§ Assignment
Would you return the listing that follows exactly, leaving its pictures behind?

§ Information supplied
☆ ☆ ☆
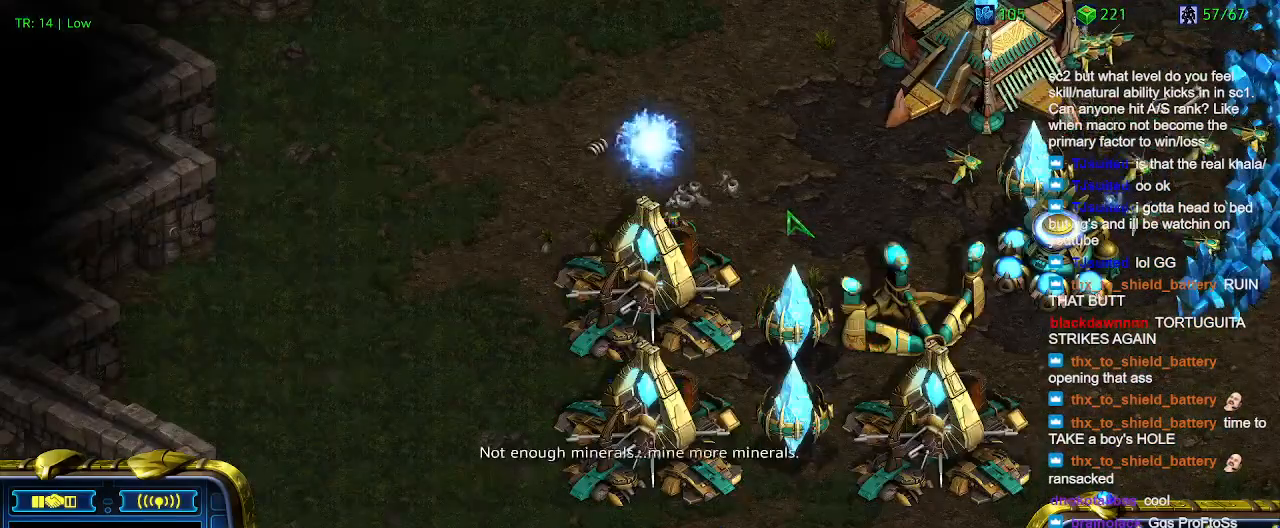
{"keys": [], "events": []}
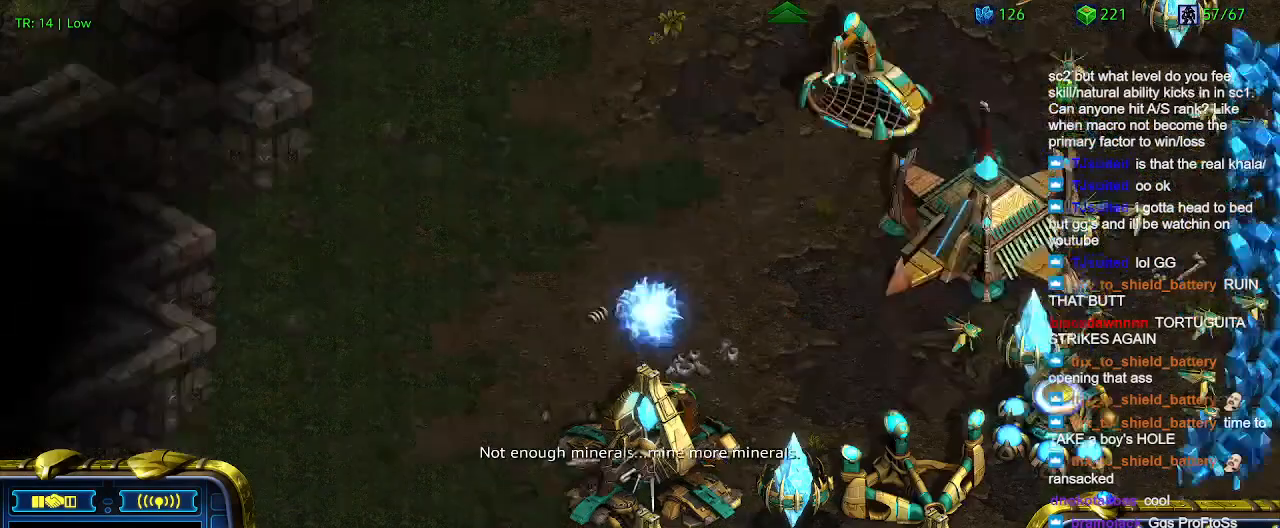
{"keys": [], "events": [[334, "e", "down"], [434, "e", "up"]]}
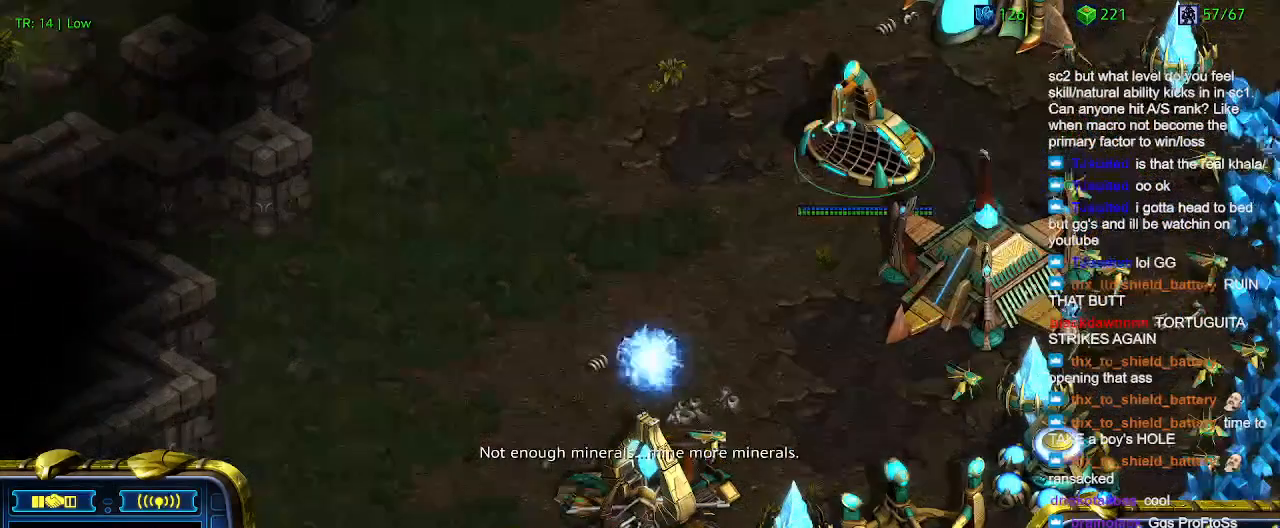
{"keys": [], "events": []}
☆ ☆ ☆
§ Response to the task
{"keys": [], "events": []}
{"keys": [], "events": [[334, "e", "down"], [434, "e", "up"]]}
{"keys": [], "events": []}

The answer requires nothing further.